I moved to Las Vegas in June. When can I unpack my fall clothes?
All these weather questions suggest I should have been a weatherman. But then I’d have to learn words such as “thunderboomies” and catchphrases like “Mostly sunny!” With all due respect to Eric Randall and Nate Tannenbaum, I’ll stick to answering your questions.
Yes, your friends back in Wherever, USA, are already posting #cutefallstyle selfies wearing peacoats and mittens, but please, in Las Vegas, we hold off until Halloween. And not a day sooner. Nothing is weirder than sitting in a café sandwiched between someone wearing a T-shirt and shorts and another with leggings and a beanie. That kind of style juxtaposition gives me vertigo, and you wouldn’t want me to spit up my Americano all over your new boots now, would you?
Downtown tower mystery unsolved
A continuing saga I’ve explored is that of Downtown’s mysterious metal tower (11th Street at Ogden Avenue). Recently, I discovered what I thought was the answer on George Apfel’s Las Vegas Radio History website: It was the broadcast tower for KGIX! I was convinced, but others were skeptical.
Reader Scott B. said “a good source” (a cabbie) told him the tower was used to display a revolving, multisided billboard. That sounded similar to reader stories of the tower’s provenance as an advertising medium. Then Apfel himself wrote to say that further research of the KGIX studio—which old-timers thought was at 12th and Stewart—suggests it was actually between Seventh and Eighth streets nearer to where U.S. 95 sits today. He posted a photo purportedly showing the KGIX broadcast tower, and it looks nothing like the tower we know. Back on the “unsolved Vegas mysteries” pile you go!

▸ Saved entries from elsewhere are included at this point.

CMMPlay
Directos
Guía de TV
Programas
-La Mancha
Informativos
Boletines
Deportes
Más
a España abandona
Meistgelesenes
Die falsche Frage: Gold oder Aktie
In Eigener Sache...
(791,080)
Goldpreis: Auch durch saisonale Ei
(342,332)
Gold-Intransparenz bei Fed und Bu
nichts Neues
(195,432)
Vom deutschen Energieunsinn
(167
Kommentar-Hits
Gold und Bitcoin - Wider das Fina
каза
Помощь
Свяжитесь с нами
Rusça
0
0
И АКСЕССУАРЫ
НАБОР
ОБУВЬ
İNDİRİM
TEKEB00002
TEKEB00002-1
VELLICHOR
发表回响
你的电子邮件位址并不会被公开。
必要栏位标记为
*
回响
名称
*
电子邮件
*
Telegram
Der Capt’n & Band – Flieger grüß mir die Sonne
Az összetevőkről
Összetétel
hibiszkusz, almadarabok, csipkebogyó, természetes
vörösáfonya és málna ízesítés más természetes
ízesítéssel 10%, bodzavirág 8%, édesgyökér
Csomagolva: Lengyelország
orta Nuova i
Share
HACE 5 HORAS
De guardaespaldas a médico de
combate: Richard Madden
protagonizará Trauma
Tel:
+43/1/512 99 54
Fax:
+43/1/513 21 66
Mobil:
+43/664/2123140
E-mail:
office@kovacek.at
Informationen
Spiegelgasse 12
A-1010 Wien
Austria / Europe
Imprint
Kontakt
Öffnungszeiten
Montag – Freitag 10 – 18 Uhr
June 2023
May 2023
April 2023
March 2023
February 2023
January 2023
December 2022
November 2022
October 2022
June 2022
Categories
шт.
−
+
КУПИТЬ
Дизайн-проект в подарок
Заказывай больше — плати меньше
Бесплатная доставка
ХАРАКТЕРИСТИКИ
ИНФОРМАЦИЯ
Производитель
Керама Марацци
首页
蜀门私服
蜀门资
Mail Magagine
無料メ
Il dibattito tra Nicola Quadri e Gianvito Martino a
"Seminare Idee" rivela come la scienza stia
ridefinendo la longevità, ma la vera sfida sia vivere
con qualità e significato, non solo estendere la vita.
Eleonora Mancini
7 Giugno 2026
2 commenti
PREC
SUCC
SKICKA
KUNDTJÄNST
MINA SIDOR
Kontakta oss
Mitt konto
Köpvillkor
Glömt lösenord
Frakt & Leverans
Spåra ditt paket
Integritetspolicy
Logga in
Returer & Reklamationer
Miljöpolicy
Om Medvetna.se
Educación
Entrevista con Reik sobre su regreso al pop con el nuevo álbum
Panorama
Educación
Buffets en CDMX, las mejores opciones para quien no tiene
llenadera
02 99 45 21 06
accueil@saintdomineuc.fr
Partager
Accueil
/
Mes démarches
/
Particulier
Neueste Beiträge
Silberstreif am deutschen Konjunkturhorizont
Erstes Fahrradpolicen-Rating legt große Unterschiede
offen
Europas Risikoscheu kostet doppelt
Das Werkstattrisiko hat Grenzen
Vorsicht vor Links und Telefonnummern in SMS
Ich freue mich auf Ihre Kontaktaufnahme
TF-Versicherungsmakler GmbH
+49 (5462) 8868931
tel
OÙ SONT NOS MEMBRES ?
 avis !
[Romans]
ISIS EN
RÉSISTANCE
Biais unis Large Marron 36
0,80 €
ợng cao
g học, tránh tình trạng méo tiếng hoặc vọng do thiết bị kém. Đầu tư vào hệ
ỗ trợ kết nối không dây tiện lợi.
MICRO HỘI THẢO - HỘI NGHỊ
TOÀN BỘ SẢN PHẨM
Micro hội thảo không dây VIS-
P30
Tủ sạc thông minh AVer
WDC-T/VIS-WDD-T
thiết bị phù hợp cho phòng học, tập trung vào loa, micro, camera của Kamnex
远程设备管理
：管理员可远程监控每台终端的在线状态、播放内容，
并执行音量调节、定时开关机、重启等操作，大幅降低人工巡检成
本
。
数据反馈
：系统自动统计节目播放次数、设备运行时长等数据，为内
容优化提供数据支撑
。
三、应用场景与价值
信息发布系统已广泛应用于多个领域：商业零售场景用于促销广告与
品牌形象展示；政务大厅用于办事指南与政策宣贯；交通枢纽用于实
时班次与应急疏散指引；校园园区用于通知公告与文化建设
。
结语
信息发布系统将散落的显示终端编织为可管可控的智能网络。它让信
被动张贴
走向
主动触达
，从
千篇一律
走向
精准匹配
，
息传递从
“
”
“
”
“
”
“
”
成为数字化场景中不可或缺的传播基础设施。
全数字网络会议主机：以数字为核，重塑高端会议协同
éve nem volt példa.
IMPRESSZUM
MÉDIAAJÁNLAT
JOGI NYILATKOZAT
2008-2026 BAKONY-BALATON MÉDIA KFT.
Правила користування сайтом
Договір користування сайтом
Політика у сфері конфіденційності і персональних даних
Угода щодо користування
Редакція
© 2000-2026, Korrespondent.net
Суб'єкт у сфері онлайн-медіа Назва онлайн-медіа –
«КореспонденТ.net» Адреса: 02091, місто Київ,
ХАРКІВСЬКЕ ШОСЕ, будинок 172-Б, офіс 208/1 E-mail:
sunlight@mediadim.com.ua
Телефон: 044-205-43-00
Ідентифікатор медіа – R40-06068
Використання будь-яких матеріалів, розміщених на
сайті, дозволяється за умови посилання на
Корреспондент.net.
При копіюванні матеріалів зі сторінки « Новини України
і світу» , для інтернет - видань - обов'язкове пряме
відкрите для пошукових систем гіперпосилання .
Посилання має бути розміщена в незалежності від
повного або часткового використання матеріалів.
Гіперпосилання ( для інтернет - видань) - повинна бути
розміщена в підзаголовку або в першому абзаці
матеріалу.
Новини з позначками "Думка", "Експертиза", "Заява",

The quintessential Vegas song, remixed
On January 12, 2012, in answering a question about songs that best capture Las Vegas, I suggested that unlike San Francisco, perhaps our town (the obvious “Viva Las Vegas” notwithstanding) has yet to hear its perfect tribute song. Recently, thanks to the talented musicians of Sin City Sinners, I was reminded of Vegas native Mark Slaughter and his namesake rock band’s hit “Up All Night.” Sure, lyrics such as “Drivin’ down the Boulevard, all alone/The neon signs are callin’ your name” could be referencing the Sunset Strip as much as the Strip, but combined with “24 hours a day” and the sing-along refrain “up all night, sleep all day,” this song is Vegas all the way. It belongs in the body of work that celebrates our city.